[Plain-text document sources]

------------------------------------------------------------

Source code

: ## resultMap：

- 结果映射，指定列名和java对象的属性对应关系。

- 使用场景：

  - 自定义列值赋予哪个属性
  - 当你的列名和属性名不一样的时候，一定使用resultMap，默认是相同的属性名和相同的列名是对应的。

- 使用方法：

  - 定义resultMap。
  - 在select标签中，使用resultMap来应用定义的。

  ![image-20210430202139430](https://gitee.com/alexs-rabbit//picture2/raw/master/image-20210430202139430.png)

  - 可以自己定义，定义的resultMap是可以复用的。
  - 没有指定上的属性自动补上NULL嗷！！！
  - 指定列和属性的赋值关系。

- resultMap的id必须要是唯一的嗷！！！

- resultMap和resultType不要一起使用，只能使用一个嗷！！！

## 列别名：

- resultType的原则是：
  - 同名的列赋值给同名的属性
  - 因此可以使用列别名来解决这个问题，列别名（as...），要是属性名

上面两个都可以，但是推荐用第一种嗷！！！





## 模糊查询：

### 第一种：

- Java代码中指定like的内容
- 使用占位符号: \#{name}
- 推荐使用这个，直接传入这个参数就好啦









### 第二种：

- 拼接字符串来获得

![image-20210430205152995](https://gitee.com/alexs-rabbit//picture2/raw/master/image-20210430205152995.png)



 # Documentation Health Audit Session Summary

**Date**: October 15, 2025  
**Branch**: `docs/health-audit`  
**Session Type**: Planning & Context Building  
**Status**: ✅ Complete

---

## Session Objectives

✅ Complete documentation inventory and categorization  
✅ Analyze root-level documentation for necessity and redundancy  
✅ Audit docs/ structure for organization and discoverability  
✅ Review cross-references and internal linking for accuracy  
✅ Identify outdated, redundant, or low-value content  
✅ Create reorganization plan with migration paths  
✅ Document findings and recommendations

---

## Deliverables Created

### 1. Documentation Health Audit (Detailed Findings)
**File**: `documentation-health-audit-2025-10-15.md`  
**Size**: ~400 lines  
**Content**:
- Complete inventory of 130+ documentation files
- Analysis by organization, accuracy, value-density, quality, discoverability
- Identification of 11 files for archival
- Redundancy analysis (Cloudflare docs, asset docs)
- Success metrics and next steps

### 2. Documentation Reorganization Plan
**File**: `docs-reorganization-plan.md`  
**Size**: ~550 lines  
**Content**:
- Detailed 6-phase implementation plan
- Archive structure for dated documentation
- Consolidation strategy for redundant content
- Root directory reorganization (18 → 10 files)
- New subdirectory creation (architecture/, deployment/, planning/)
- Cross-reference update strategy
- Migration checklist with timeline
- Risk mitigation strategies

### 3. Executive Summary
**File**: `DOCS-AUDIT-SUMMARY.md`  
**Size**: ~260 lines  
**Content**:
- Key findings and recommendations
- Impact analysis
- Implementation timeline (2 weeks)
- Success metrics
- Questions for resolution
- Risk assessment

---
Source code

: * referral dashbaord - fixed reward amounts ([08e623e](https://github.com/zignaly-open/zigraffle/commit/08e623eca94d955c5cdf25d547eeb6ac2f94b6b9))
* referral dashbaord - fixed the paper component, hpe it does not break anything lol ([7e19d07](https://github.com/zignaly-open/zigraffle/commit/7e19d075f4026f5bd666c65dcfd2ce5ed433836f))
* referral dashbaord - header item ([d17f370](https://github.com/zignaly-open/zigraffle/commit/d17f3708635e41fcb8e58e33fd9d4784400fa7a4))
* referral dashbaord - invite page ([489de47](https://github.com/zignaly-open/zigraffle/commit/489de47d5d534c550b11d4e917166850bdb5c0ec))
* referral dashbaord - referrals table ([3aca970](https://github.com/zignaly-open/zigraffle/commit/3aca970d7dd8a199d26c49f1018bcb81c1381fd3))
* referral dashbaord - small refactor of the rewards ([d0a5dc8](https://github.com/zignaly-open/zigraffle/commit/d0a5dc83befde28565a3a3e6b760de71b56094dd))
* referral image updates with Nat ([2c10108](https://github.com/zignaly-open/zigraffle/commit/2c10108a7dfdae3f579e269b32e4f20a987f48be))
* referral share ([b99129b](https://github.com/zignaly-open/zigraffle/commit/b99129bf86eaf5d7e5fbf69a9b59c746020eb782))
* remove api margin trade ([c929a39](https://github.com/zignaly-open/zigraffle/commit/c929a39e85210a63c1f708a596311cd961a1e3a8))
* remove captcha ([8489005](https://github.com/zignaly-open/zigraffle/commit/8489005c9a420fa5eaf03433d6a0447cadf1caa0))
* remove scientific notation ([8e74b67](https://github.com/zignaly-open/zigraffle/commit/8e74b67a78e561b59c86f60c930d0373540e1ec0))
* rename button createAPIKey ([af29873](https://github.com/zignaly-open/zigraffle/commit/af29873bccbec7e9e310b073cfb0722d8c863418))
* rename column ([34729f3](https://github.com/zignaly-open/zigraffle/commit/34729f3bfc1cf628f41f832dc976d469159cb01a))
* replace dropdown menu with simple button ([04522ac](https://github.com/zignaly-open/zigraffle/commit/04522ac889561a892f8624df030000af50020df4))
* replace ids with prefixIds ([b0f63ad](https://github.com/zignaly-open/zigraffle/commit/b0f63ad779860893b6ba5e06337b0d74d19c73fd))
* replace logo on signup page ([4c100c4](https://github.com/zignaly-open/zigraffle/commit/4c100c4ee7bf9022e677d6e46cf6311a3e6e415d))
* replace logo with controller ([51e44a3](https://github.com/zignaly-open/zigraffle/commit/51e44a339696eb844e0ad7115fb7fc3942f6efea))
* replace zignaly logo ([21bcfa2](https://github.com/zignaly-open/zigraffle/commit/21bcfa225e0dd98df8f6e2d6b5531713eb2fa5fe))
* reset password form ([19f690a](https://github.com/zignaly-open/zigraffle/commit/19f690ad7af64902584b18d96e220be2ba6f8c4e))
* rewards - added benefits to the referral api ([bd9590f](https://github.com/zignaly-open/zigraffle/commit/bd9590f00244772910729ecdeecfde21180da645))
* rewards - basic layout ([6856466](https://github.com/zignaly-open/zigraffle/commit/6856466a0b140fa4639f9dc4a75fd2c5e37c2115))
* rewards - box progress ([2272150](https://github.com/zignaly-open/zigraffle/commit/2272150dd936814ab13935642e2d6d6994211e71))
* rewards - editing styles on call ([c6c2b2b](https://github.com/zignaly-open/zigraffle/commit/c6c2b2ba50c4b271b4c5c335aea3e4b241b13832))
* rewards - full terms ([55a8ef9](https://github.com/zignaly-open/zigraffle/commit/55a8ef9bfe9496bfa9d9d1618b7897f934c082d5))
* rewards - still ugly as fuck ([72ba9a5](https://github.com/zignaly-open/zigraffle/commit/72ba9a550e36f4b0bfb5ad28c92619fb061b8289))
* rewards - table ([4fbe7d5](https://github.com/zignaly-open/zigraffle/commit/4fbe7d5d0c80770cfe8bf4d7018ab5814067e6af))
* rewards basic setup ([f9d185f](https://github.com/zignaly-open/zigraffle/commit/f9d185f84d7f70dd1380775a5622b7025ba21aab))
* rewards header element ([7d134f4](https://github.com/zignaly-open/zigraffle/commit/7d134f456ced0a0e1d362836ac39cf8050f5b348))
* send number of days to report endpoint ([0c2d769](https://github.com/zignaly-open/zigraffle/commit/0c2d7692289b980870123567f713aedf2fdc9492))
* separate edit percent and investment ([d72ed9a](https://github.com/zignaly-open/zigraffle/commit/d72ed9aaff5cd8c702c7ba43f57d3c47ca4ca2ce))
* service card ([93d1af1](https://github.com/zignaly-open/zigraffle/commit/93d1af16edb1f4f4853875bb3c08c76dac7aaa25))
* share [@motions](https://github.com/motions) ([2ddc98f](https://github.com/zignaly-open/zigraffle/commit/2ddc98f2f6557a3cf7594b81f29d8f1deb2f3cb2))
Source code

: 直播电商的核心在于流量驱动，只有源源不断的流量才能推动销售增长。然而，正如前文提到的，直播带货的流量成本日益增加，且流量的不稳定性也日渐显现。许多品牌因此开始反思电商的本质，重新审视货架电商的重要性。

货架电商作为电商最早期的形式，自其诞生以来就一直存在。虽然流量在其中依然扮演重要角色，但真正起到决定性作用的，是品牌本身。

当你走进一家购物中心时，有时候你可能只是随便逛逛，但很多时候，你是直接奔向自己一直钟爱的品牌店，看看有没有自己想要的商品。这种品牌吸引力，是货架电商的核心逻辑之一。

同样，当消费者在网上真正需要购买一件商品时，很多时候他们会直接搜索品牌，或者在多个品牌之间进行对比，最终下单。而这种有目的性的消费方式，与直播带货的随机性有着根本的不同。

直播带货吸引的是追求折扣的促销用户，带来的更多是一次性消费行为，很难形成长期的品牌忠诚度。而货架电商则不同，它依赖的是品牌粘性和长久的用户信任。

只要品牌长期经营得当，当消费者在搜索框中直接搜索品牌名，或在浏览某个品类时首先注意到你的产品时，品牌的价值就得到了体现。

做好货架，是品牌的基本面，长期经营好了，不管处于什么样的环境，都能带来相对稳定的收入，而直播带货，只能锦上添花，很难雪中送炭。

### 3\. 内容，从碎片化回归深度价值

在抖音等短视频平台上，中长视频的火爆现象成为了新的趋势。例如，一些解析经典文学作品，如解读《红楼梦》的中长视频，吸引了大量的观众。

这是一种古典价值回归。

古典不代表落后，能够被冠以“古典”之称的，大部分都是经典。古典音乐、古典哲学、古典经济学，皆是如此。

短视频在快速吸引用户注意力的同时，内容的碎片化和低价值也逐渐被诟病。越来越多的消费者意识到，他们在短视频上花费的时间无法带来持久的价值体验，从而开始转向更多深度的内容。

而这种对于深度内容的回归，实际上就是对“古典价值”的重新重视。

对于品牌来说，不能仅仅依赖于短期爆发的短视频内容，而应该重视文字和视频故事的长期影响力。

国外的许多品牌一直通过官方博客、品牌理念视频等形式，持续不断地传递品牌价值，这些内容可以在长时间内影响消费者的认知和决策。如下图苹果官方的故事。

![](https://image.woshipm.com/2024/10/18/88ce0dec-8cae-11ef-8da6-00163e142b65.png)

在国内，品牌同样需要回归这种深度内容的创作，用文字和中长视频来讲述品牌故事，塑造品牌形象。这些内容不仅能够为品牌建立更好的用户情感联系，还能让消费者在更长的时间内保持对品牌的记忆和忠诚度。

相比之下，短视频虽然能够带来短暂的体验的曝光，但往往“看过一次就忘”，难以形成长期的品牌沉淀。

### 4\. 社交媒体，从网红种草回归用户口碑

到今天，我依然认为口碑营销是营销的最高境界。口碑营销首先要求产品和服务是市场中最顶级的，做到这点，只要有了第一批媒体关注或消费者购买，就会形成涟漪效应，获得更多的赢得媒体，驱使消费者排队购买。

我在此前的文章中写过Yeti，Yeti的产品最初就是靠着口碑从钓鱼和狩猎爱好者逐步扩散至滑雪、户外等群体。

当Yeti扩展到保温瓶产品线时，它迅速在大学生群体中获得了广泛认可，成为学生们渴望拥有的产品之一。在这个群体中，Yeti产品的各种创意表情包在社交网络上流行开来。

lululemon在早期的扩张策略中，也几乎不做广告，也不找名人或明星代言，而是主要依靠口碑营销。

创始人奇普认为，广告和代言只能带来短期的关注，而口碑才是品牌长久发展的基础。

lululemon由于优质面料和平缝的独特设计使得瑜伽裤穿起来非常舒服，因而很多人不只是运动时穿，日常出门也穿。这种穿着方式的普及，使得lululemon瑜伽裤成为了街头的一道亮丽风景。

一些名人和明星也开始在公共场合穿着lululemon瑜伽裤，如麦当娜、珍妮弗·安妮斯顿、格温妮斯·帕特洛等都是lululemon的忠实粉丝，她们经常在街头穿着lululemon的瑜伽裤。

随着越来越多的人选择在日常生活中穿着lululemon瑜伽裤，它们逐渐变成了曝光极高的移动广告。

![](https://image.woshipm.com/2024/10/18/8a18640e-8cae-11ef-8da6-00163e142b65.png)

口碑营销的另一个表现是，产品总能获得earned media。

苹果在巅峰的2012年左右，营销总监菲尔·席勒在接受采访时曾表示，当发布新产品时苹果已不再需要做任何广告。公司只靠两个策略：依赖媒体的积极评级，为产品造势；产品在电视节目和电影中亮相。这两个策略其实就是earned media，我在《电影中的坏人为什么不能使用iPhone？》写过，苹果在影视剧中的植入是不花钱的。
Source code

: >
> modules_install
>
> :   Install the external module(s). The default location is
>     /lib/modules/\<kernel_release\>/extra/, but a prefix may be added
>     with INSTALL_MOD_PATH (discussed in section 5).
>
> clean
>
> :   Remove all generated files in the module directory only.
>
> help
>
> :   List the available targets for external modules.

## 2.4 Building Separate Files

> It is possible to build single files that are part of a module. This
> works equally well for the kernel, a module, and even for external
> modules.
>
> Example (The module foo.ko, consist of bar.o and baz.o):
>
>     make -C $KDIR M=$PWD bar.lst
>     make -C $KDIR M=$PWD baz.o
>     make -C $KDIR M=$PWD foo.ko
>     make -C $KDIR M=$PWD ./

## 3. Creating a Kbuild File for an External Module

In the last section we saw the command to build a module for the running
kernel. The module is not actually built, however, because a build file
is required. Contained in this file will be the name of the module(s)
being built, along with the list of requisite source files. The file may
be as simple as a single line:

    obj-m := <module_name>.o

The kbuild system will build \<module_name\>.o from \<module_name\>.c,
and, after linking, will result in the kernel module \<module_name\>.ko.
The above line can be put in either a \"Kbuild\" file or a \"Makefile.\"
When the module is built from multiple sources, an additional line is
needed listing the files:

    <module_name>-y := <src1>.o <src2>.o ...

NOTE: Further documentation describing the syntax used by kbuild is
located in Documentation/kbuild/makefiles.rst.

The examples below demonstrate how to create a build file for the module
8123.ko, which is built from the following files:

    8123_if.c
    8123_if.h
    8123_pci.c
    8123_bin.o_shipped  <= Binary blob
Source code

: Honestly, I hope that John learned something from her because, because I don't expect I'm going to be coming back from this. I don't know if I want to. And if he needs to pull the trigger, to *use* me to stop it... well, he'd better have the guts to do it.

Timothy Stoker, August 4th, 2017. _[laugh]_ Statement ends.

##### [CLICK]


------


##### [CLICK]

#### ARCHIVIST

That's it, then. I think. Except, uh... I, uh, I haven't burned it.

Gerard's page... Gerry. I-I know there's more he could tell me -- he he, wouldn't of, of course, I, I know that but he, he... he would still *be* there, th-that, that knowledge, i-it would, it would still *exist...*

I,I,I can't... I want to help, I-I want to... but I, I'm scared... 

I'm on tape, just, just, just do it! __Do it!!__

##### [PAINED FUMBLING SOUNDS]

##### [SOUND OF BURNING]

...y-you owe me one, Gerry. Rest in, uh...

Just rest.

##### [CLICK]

------------------------------------------------------------

Reproduce exactly the section above that begins at the line containing "### 4\. 社交媒体，从网红种草回归用户口碑" and ends at the line containing "being built, along", leaving out all other lines.

### 4\. 社交媒体，从网红种草回归用户口碑

到今天，我依然认为口碑营销是营销的最高境界。口碑营销首先要求产品和服务是市场中最顶级的，做到这点，只要有了第一批媒体关注或消费者购买，就会形成涟漪效应，获得更多的赢得媒体，驱使消费者排队购买。

我在此前的文章中写过Yeti，Yeti的产品最初就是靠着口碑从钓鱼和狩猎爱好者逐步扩散至滑雪、户外等群体。

当Yeti扩展到保温瓶产品线时，它迅速在大学生群体中获得了广泛认可，成为学生们渴望拥有的产品之一。在这个群体中，Yeti产品的各种创意表情包在社交网络上流行开来。

lululemon在早期的扩张策略中，也几乎不做广告，也不找名人或明星代言，而是主要依靠口碑营销。

创始人奇普认为，广告和代言只能带来短期的关注，而口碑才是品牌长久发展的基础。

lululemon由于优质面料和平缝的独特设计使得瑜伽裤穿起来非常舒服，因而很多人不只是运动时穿，日常出门也穿。这种穿着方式的普及，使得lululemon瑜伽裤成为了街头的一道亮丽风景。

一些名人和明星也开始在公共场合穿着lululemon瑜伽裤，如麦当娜、珍妮弗·安妮斯顿、格温妮斯·帕特洛等都是lululemon的忠实粉丝，她们经常在街头穿着lululemon的瑜伽裤。

随着越来越多的人选择在日常生活中穿着lululemon瑜伽裤，它们逐渐变成了曝光极高的移动广告。

![](https://image.woshipm.com/2024/10/18/8a18640e-8cae-11ef-8da6-00163e142b65.png)

口碑营销的另一个表现是，产品总能获得earned media。

苹果在巅峰的2012年左右，营销总监菲尔·席勒在接受采访时曾表示，当发布新产品时苹果已不再需要做任何广告。公司只靠两个策略：依赖媒体的积极评级，为产品造势；产品在电视节目和电影中亮相。这两个策略其实就是earned media，我在《电影中的坏人为什么不能使用iPhone？》写过，苹果在影视剧中的植入是不花钱的。
Source code

: >
> modules_install
>
> :   Install the external module(s). The default location is
>     /lib/modules/\<kernel_release\>/extra/, but a prefix may be added
>     with INSTALL_MOD_PATH (discussed in section 5).
>
> clean
>
> :   Remove all generated files in the module directory only.
>
> help
>
> :   List the available targets for external modules.

## 2.4 Building Separate Files

> It is possible to build single files that are part of a module. This
> works equally well for the kernel, a module, and even for external
> modules.
>
> Example (The module foo.ko, consist of bar.o and baz.o):
>
>     make -C $KDIR M=$PWD bar.lst
>     make -C $KDIR M=$PWD baz.o
>     make -C $KDIR M=$PWD foo.ko
>     make -C $KDIR M=$PWD ./

## 3. Creating a Kbuild File for an External Module

In the last section we saw the command to build a module for the running
kernel. The module is not actually built, however, because a build file
is required. Contained in this file will be the name of the module(s)
being built, along with the list of requisite source files. The file may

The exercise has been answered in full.